* _What is needed_: Of the entries below, return exactly those lines that fall between the one containing "suitability for life." and the one containing "charge on O.", the two end lines included.

* _Raw data_:
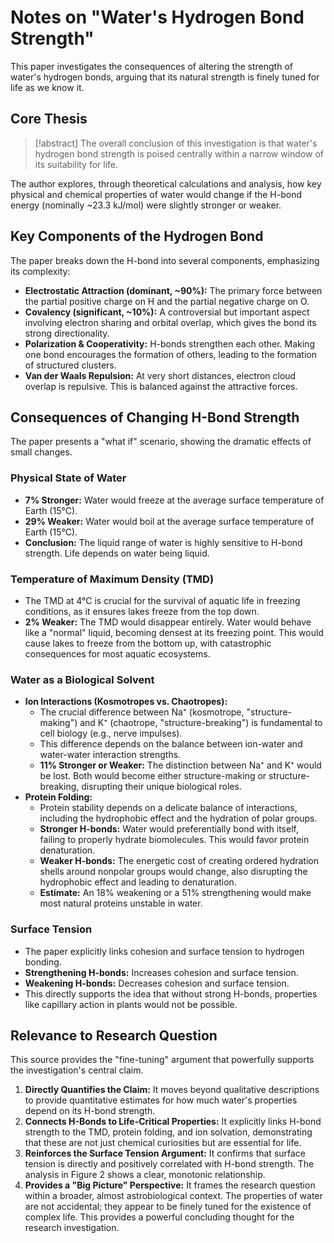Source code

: # Notes on "Water's Hydrogen Bond Strength"

This paper investigates the consequences of altering the strength of water's hydrogen bonds, arguing that its natural strength is finely tuned for life as we know it.

## Core Thesis
> [!abstract]
> The overall conclusion of this investigation is that water's hydrogen bond strength is poised centrally within a narrow window of its suitability for life.

The author explores, through theoretical calculations and analysis, how key physical and chemical properties of water would change if the H-bond energy (nominally ~23.3 kJ/mol) were slightly stronger or weaker.

## Key Components of the Hydrogen Bond
The paper breaks down the H-bond into several components, emphasizing its complexity:
-   **Electrostatic Attraction (dominant, ~90%):** The primary force between the partial positive charge on H and the partial negative charge on O.
-   **Covalency (significant, ~10%):** A controversial but important aspect involving electron sharing and orbital overlap, which gives the bond its strong directionality.
-   **Polarization & Cooperativity:** H-bonds strengthen each other. Making one bond encourages the formation of others, leading to the formation of structured clusters.
-   **Van der Waals Repulsion:** At very short distances, electron cloud overlap is repulsive. This is balanced against the attractive forces.

## Consequences of Changing H-Bond Strength

The paper presents a "what if" scenario, showing the dramatic effects of small changes.

### Physical State of Water
-   **7% Stronger:** Water would freeze at the average surface temperature of Earth (15°C).
-   **29% Weaker:** Water would boil at the average surface temperature of Earth (15°C).
-   **Conclusion:** The liquid range of water is highly sensitive to H-bond strength. Life depends on water being liquid.

### Temperature of Maximum Density (TMD)
-   The TMD at 4°C is crucial for the survival of aquatic life in freezing conditions, as it ensures lakes freeze from the top down.
-   **2% Weaker:** The TMD would disappear entirely. Water would behave like a "normal" liquid, becoming densest at its freezing point. This would cause lakes to freeze from the bottom up, with catastrophic consequences for most aquatic ecosystems.

### Water as a Biological Solvent
-   **Ion Interactions (Kosmotropes vs. Chaotropes):**
    -   The crucial difference between Na⁺ (kosmotrope, "structure-making") and K⁺ (chaotrope, "structure-breaking") is fundamental to cell biology (e.g., nerve impulses).
    -   This difference depends on the balance between ion-water and water-water interaction strengths.
    -   **11% Stronger or Weaker:** The distinction between Na⁺ and K⁺ would be lost. Both would become either structure-making or structure-breaking, disrupting their unique biological roles.
-   **Protein Folding:**
    -   Protein stability depends on a delicate balance of interactions, including the hydrophobic effect and the hydration of polar groups.
    -   **Stronger H-bonds:** Water would preferentially bond with itself, failing to properly hydrate biomolecules. This would favor protein denaturation.
    -   **Weaker H-bonds:** The energetic cost of creating ordered hydration shells around nonpolar groups would change, also disrupting the hydrophobic effect and leading to denaturation.
    -   **Estimate:** An 18% weakening or a 51% strengthening would make most natural proteins unstable in water.

### Surface Tension
-   The paper explicitly links cohesion and surface tension to hydrogen bonding.
-   **Strengthening H-bonds:** Increases cohesion and surface tension.
-   **Weakening H-bonds:** Decreases cohesion and surface tension.
-   This directly supports the idea that without strong H-bonds, properties like capillary action in plants would not be possible.

## Relevance to Research Question

This source provides the "fine-tuning" argument that powerfully supports the investigation's central claim.
1.  **Directly Quantifies the Claim:** It moves beyond qualitative descriptions to provide quantitative estimates for how much water's properties depend on its H-bond strength.
2.  **Connects H-Bonds to Life-Critical Properties:** It explicitly links H-bond strength to the TMD, protein folding, and ion solvation, demonstrating that these are not just chemical curiosities but are essential for life.
3.  **Reinforces the Surface Tension Argument:** It confirms that surface tension is directly and positively correlated with H-bond strength. The analysis in Figure 2 shows a clear, monotonic relationship.
4.  **Provides a "Big Picture" Perspective:** It frames the research question within a broader, almost astrobiological context. The properties of water are not accidental; they appear to be finely tuned for the existence of complex life. This provides a powerful concluding thought for the research investigation.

* _Exercise solution_:
> The overall conclusion of this investigation is that water's hydrogen bond strength is poised centrally within a narrow window of its suitability for life.

The author explores, through theoretical calculations and analysis, how key physical and chemical properties of water would change if the H-bond energy (nominally ~23.3 kJ/mol) were slightly stronger or weaker.

## Key Components of the Hydrogen Bond
The paper breaks down the H-bond into several components, emphasizing its complexity:
-   **Electrostatic Attraction (dominant, ~90%):** The primary force between the partial positive charge on H and the partial negative charge on O.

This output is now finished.